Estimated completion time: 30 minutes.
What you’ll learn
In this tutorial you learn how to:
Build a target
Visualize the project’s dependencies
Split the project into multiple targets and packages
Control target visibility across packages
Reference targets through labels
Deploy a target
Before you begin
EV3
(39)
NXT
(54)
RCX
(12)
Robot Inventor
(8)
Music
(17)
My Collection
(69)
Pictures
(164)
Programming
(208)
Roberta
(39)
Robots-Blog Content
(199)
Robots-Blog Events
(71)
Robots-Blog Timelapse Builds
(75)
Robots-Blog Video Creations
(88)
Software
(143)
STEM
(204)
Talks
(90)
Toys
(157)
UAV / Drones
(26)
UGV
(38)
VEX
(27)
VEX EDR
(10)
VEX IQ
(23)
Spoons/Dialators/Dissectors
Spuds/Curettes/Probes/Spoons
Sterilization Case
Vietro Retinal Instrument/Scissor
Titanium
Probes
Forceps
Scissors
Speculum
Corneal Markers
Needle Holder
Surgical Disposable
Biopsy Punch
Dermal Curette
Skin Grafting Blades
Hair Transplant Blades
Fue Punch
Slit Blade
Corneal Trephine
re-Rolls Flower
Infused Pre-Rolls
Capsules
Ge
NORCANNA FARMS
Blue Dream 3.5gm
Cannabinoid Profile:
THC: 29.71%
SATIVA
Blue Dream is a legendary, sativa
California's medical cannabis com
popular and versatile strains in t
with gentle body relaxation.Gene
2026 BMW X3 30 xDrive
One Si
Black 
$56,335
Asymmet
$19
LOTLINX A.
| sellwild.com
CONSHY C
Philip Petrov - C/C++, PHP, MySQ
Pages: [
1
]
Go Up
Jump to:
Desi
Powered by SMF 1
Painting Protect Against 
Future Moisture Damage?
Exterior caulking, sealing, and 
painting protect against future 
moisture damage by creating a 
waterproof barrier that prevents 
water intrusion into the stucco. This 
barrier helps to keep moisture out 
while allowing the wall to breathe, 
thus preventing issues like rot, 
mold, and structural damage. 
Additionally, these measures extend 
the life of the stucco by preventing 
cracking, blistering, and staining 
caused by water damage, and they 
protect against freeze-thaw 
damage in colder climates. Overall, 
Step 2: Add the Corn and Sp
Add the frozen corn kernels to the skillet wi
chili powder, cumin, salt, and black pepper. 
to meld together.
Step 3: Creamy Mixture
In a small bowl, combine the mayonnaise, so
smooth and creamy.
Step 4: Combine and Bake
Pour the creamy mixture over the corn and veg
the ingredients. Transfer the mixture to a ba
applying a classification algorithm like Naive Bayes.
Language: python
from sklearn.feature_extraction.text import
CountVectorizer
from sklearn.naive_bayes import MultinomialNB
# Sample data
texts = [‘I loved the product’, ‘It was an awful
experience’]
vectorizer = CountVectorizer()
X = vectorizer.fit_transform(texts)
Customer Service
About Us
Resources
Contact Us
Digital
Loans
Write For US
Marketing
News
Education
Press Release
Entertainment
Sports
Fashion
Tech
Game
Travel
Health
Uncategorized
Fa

* * *

#### [BRIEF]
Print only these lines, please. They run from the start of the entries above to the line containing "re-Rolls Flower", both ends included, and must match exactly.

#### [RESULT OF THE TASK]
Estimated completion time: 30 minutes.
What you’ll learn
In this tutorial you learn how to:
Build a target
Visualize the project’s dependencies
Split the project into multiple targets and packages
Control target visibility across packages
Reference targets through labels
Deploy a target
Before you begin
EV3
(39)
NXT
(54)
RCX
(12)
Robot Inventor
(8)
Music
(17)
My Collection
(69)
Pictures
(164)
Programming
(208)
Roberta
(39)
Robots-Blog Content
(199)
Robots-Blog Events
(71)
Robots-Blog Timelapse Builds
(75)
Robots-Blog Video Creations
(88)
Software
(143)
STEM
(204)
Talks
(90)
Toys
(157)
UAV / Drones
(26)
UGV
(38)
VEX
(27)
VEX EDR
(10)
VEX IQ
(23)
Spoons/Dialators/Dissectors
Spuds/Curettes/Probes/Spoons
Sterilization Case
Vietro Retinal Instrument/Scissor
Titanium
Probes
Forceps
Scissors
Speculum
Corneal Markers
Needle Holder
Surgical Disposable
Biopsy Punch
Dermal Curette
Skin Grafting Blades
Hair Transplant Blades
Fue Punch
Slit Blade
Corneal Trephine
re-Rolls Flower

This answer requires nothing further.